Last time out in Canada, Hamilton chased down Sebastian Vettel in a close battle for the win before the Ferrari driver was penalized, but at Paul Ricard he finished 18 seconds clear of teammate Valtteri Bottas and was never under serious threat. Hamilton insists his focus is always to get the maximum performance regardless of the margin behind, and says any complaints about a race not being exciting should not be directed at the drivers.
“I don’t think I’ve ever been one for showboating, so I think, with the world that we’re in today, you can’t win and you lose either way you do it,” Hamilton said. “People having an opinion about one way that you do it or another. I prefer to just keep my head down and keep chipping away at things.
“Naturally I would love… I really enjoyed the last race (Canada) and races like that. I’ve never made it a secret. That’s the races I think in general people enjoy most. And, of course, these ones are not the ones that people enjoy the most — but I think it’s really important for people to realize it’s not the drivers’ fault.

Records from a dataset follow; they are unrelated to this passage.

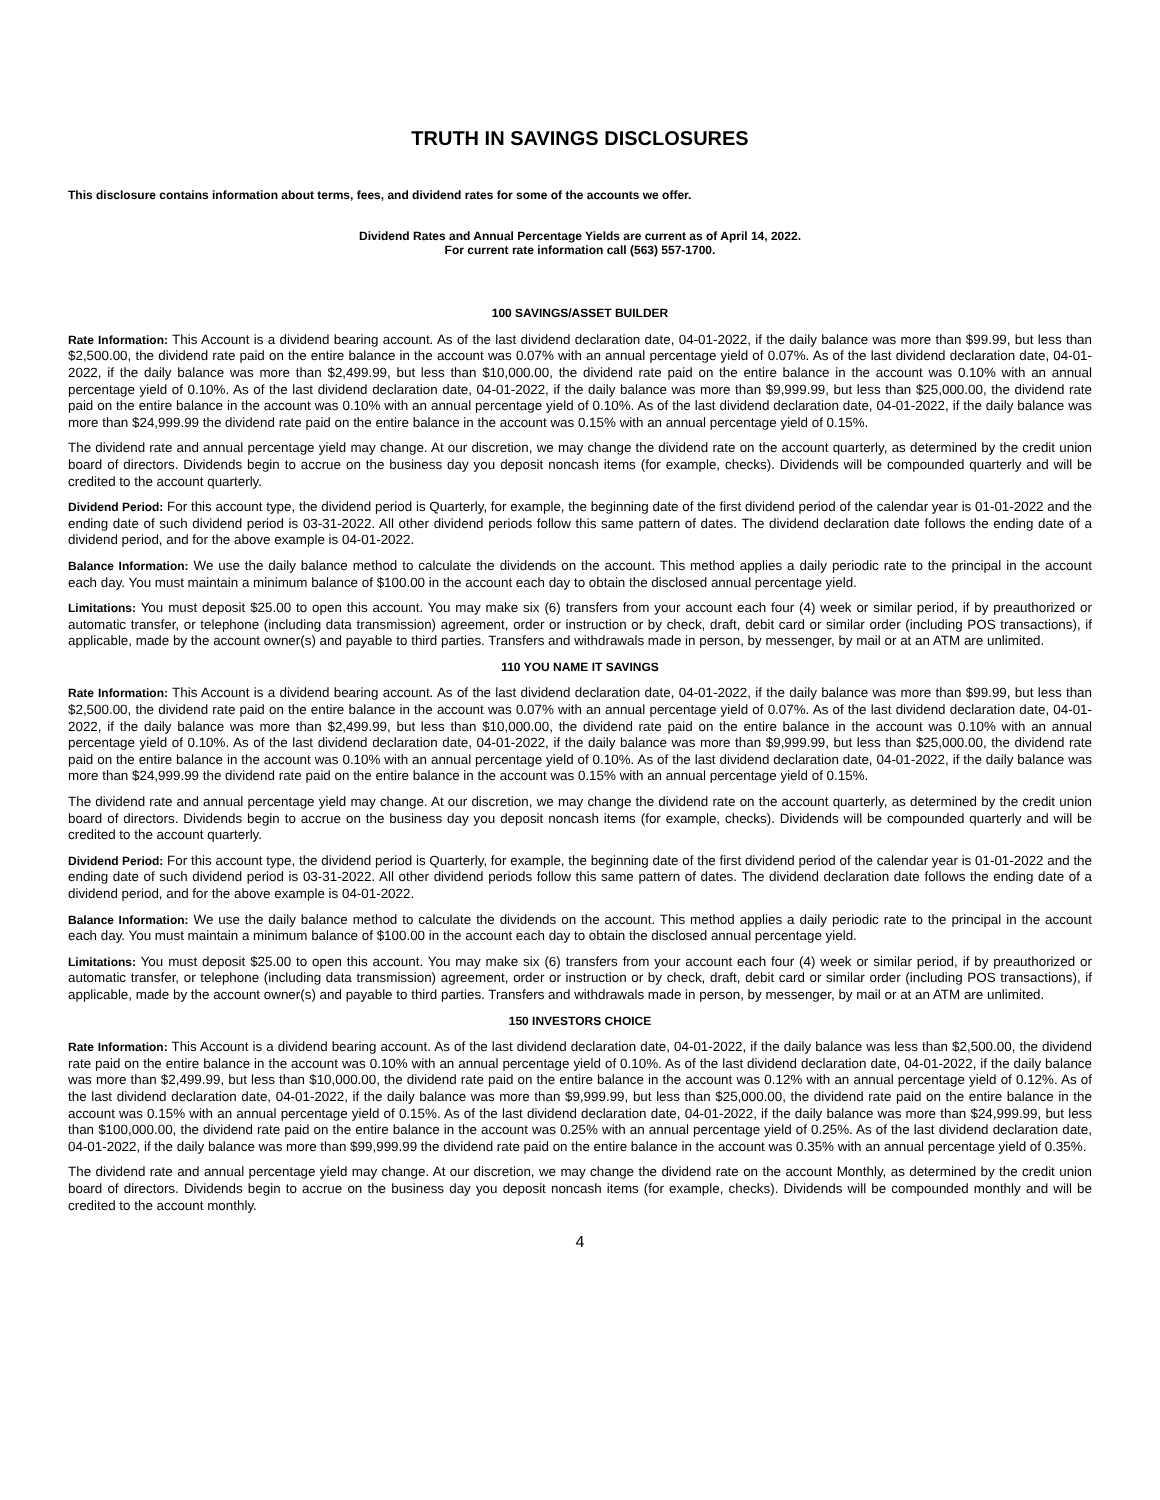TRUTH IN SAVINGS DISCLOSURES
This disclosure contains information about terms, fees, and dividend rates for some of the accounts we offer.
Dividend Rates and Annual Percentage Yields are current as of April 14, 2022.
For current rate information call (563) 557-1700.
100 SAVINGS/ASSET BUILDER
Rate Information: This Account is a dividend bearing account. As of the last dividend declaration date, 04-01-2022, if the daily balance was more than $99.99, but less than $2,500.00, the dividend rate paid on the entire balance in the account was 0.07% with an annual percentage yield of 0.07%. As of the last dividend declaration date, 04-01-2022, if the daily balance was more than $2,499.99, but less than $10,000.00, the dividend rate paid on the entire balance in the account was 0.10% with an annual percentage yield of 0.10%. As of the last dividend declaration date, 04-01-2022, if the daily balance was more than $9,999.99, but less than $25,000.00, the dividend rate paid on the entire balance in the account was 0.10% with an annual percentage yield of 0.10%. As of the last dividend declaration date, 04-01-2022, if the daily balance was more than $24,999.99 the dividend rate paid on the entire balance in the account was 0.15% with an annual percentage yield of 0.15%.
The dividend rate and annual percentage yield may change. At our discretion, we may change the dividend rate on the account quarterly, as determined by the credit union board of directors. Dividends begin to accrue on the business day you deposit noncash items (for example, checks). Dividends will be compounded quarterly and will be credited to the account quarterly.
Dividend Period: For this account type, the dividend period is Quarterly, for example, the beginning date of the first dividend period of the calendar year is 01-01-2022 and the ending date of such dividend period is 03-31-2022. All other dividend periods follow this same pattern of dates. The dividend declaration date follows the ending date of a dividend period, and for the above example is 04-01-2022.
Balance Information: We use the daily balance method to calculate the dividends on the account. This method applies a daily periodic rate to the principal in the account each day. You must maintain a minimum balance of $100.00 in the account each day to obtain the disclosed annual percentage yield.
Limitations: You must deposit $25.00 to open this account. You may make six (6) transfers from your account each four (4) week or similar period, if by preauthorized or automatic transfer, or telephone (including data transmission) agreement, order or instruction or by check, draft, debit card or similar order (including POS transactions), if applicable, made by the account owner(s) and payable to third parties. Transfers and withdrawals made in person, by messenger, by mail or at an ATM are unlimited.
110 YOU NAME IT SAVINGS
Rate Information: This Account is a dividend bearing account. As of the last dividend declaration date, 04-01-2022, if the daily balance was more than $99.99, but less than $2,500.00, the dividend rate paid on the entire balance in the account was 0.07% with an annual percentage yield of 0.07%. As of the last dividend declaration date, 04-01-2022, if the daily balance was more than $2,499.99, but less than $10,000.00, the dividend rate paid on the entire balance in the account was 0.10% with an annual percentage yield of 0.10%. As of the last dividend declaration date, 04-01-2022, if the daily balance was more than $9,999.99, but less than $25,000.00, the dividend rate paid on the entire balance in the account was 0.10% with an annual percentage yield of 0.10%. As of the last dividend declaration date, 04-01-2022, if the daily balance was more than $24,999.99 the dividend rate paid on the entire balance in the account was 0.15% with an annual percentage yield of 0.15%.
The dividend rate and annual percentage yield may change. At our discretion, we may change the dividend rate on the account quarterly, as determined by the credit union board of directors. Dividends begin to accrue on the business day you deposit noncash items (for example, checks). Dividends will be compounded quarterly and will be credited to the account quarterly.
Dividend Period: For this account type, the dividend period is Quarterly, for example, the beginning date of the first dividend period of the calendar year is 01-01-2022 and the ending date of such dividend period is 03-31-2022. All other dividend periods follow this same pattern of dates. The dividend declaration date follows the ending date of a dividend period, and for the above example is 04-01-2022.
Balance Information: We use the daily balance method to calculate the dividends on the account. This method applies a daily periodic rate to the principal in the account each day. You must maintain a minimum balance of $100.00 in the account each day to obtain the disclosed annual percentage yield.
Limitations: You must deposit $25.00 to open this account. You may make six (6) transfers from your account each four (4) week or similar period, if by preauthorized or automatic transfer, or telephone (including data transmission) agreement, order or instruction or by check, draft, debit card or similar order (including POS transactions), if applicable, made by the account owner(s) and payable to third parties. Transfers and withdrawals made in person, by messenger, by mail or at an ATM are unlimited.
150 INVESTORS CHOICE
Rate Information: This Account is a dividend bearing account. As of the last dividend declaration date, 04-01-2022, if the daily balance was less than $2,500.00, the dividend rate paid on the entire balance in the account was 0.10% with an annual percentage yield of 0.10%. As of the last dividend declaration date, 04-01-2022, if the daily balance was more than $2,499.99, but less than $10,000.00, the dividend rate paid on the entire balance in the account was 0.12% with an annual percentage yield of 0.12%. As of the last dividend declaration date, 04-01-2022, if the daily balance was more than $9,999.99, but less than $25,000.00, the dividend rate paid on the entire balance in the account was 0.15% with an annual percentage yield of 0.15%. As of the last dividend declaration date, 04-01-2022, if the daily balance was more than $24,999.99, but less than $100,000.00, the dividend rate paid on the entire balance in the account was 0.25% with an annual percentage yield of 0.25%. As of the last dividend declaration date, 04-01-2022, if the daily balance was more than $99,999.99 the dividend rate paid on the entire balance in the account was 0.35% with an annual percentage yield of 0.35%.
The dividend rate and annual percentage yield may change. At our discretion, we may change the dividend rate on the account Monthly, as determined by the credit union board of directors. Dividends begin to accrue on the business day you deposit noncash items (for example, checks). Dividends will be compounded monthly and will be credited to the account monthly.
4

“This is a constant cycle of Formula 1 for years and years and years, even before I got to Formula 1, and it’s because the way Bernie (Ecclestone) had it set up and the decisions they were making back then; it’s still the same. Until that management structure changes, it will continue to be the same, in my opinion. That’s not my job to do that. My job’s to come here and do the best I can as a driver.”
Hamilton then referenced his own presence at an extraordinary meeting between the teams, FIA and F1 in Paris just over a week ago that resulted in the 2021 regulations being delayed, saying it shows he is serious about increasing driver input to try and help improve the racing on offer.

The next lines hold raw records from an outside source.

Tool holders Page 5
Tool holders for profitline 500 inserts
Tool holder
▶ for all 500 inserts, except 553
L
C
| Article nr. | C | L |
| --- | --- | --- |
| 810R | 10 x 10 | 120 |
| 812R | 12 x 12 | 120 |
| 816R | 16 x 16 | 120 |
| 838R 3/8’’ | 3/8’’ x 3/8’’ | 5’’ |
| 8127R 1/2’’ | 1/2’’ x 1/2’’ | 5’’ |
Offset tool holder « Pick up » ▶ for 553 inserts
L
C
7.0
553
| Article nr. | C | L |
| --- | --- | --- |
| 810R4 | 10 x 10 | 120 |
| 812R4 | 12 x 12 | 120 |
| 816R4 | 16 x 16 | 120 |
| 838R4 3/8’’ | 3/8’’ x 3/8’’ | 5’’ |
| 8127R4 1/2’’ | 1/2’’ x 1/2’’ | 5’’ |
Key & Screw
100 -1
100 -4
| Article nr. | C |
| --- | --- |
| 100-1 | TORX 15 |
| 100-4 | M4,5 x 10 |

“When you write the story and you say that… if you say that it’s boring… if you do, I totally understand it and I remember growing up watching. Don’t point the fingers at the drivers because we don’t write the rules, we have nothing to do with the money shifting, all that kind of stuff… You should put the pressure on the people that are at the head, who should be doing the job.
“I think they are trying to but for many, many years they’ve made bad decisions. Do I have confidence that it’s going to shift massively? I have faith that it’s going to get better — I really, really hope so, to the point that I went to Paris last week to get involved.
“I was in that meeting, watching all the bosses of F1. I think there was the FIA and all the Formula 1 teams, and trying to get involved… I have nothing to gain by it by being there but if there’s anything I can help… they’ve been making all these decisions and never once had a driver’s input in that room, so if that can be the decisive point that helps shift it and the fans can get better racing, I will be proud to be a part of that.”